The same goes for drugs. The legalization of medical and nonmedical marijuana, the constant criticism of the U.S.’s “war on drugs” and comparison of it to other nations’ strategies, the prescription drug abuse among young people, the celebrity deaths attributed to overdoses—not a day goes by when you don’t see a drug-related headline in the news.
But as an undergraduate premed student, I find it difficult just to keep up with my classes and extracurricular activities, let alone follow current events. In fact, even as I’m writing this, I get distracted by the thought of the huge pile of organic chemistry flashcards that await me on my desk, and the fact that how well I do on my genetics final will make or break my grade in that class. I can only imagine how much longer my list of stressors will be when I am in medical school.

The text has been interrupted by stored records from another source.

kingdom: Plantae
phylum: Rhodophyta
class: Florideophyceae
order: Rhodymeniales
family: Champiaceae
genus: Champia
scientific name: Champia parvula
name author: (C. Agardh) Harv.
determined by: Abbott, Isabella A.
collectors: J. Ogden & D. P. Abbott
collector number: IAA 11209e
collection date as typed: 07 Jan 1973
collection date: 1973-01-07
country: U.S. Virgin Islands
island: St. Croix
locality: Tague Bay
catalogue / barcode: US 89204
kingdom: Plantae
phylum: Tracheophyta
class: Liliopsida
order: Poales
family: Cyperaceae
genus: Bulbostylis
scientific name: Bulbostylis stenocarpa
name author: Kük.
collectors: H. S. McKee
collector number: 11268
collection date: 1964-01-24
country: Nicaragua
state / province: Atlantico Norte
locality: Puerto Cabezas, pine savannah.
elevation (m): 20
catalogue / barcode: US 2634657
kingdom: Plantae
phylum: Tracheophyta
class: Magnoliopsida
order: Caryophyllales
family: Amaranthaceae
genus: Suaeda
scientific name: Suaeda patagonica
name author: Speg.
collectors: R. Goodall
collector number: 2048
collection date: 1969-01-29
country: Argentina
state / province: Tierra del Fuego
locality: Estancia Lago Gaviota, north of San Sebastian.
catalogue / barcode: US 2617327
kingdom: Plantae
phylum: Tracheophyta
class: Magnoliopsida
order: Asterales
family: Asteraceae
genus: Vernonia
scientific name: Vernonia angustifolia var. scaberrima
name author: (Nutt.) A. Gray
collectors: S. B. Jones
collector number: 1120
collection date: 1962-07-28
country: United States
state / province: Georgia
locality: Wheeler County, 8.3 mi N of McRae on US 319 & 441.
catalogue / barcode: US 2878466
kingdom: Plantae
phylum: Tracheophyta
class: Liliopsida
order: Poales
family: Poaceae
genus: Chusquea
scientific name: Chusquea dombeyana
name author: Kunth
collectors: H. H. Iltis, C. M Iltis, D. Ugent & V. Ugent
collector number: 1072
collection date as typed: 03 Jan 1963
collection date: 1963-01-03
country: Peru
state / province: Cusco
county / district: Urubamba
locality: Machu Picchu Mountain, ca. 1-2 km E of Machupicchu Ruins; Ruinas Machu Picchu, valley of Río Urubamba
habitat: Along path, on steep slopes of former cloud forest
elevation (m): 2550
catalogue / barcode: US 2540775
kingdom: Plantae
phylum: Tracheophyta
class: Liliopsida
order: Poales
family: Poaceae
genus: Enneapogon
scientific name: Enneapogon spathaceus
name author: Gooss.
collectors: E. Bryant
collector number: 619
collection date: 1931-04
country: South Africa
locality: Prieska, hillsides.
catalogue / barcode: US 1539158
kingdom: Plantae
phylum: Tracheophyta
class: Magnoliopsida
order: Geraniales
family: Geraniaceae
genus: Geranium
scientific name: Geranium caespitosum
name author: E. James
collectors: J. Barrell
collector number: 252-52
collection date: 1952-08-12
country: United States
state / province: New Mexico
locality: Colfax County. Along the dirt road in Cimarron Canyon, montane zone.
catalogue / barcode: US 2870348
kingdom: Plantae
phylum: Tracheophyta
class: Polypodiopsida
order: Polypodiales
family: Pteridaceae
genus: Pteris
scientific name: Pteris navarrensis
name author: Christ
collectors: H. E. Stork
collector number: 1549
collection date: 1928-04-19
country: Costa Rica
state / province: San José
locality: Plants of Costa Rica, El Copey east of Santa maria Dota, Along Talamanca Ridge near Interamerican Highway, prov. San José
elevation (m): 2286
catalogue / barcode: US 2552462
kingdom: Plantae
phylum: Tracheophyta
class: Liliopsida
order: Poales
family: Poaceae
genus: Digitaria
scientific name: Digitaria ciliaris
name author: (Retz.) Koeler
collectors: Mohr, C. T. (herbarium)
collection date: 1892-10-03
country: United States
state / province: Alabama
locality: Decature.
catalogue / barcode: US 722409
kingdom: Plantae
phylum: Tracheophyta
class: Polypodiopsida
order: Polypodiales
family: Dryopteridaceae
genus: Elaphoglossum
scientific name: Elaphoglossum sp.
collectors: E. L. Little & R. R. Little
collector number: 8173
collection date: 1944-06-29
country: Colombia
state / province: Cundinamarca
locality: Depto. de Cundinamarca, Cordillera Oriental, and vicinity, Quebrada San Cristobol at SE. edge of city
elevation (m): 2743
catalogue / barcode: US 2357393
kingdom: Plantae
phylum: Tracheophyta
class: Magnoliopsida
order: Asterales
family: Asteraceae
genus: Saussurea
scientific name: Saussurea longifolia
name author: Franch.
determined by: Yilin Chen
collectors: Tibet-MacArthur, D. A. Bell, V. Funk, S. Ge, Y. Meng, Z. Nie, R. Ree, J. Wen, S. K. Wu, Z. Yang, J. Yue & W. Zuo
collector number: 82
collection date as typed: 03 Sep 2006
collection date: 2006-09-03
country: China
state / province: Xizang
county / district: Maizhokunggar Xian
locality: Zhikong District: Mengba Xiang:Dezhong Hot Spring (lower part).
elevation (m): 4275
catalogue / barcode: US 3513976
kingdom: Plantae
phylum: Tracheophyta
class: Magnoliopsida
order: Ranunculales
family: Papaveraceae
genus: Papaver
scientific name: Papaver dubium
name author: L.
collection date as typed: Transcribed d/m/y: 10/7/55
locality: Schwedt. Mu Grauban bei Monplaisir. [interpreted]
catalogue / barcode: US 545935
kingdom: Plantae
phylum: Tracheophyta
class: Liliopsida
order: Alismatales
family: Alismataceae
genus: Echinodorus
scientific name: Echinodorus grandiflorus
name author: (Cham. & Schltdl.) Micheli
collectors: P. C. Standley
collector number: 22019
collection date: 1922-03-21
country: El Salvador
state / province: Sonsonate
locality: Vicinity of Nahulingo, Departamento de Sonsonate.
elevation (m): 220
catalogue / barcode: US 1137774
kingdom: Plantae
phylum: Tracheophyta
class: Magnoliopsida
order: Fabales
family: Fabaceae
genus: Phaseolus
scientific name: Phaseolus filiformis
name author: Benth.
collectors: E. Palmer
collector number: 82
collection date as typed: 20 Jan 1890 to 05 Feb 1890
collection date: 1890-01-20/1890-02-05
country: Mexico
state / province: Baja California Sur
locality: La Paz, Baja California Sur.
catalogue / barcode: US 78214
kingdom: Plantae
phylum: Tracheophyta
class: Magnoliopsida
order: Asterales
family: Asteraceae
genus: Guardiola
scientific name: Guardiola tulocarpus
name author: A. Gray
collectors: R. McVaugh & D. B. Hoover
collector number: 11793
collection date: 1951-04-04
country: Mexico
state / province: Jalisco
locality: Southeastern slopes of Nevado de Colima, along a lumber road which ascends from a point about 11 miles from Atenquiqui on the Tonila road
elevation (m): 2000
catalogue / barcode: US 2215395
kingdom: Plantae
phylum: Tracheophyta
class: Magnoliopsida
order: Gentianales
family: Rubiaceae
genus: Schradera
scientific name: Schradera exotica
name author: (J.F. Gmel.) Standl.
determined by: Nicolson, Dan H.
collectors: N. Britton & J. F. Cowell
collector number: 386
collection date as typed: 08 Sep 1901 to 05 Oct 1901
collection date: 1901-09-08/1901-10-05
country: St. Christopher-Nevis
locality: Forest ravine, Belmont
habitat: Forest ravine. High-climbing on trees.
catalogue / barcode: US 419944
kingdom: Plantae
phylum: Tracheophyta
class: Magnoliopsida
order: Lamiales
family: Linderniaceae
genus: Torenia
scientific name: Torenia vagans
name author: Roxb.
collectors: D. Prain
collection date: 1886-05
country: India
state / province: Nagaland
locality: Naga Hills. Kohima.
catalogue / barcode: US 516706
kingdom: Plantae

And yet it is essential for physicians-in-training to stay informed about current events so that we will be able to understand the context of our patients’ conditions and provide them with optimal care. Doctors are tasked with understanding what situation a person is in as well as the situation inside of a person. I hope that this issue’s stories will remind us that in the midst of burying our noses in science textbooks, we must not lose sight of the fact that other subjects, such as gender discrimination, are equally relevant to medicine—and if not directly to medicine, then to the atmosphere of the medical community.
On a lighter note, this issue also includes a couple of juicy treats because—let’s be real with ourselves—with the stress levels that we take on, we all need a little bit of sex and drugs (and rock-and-roll) in our lives.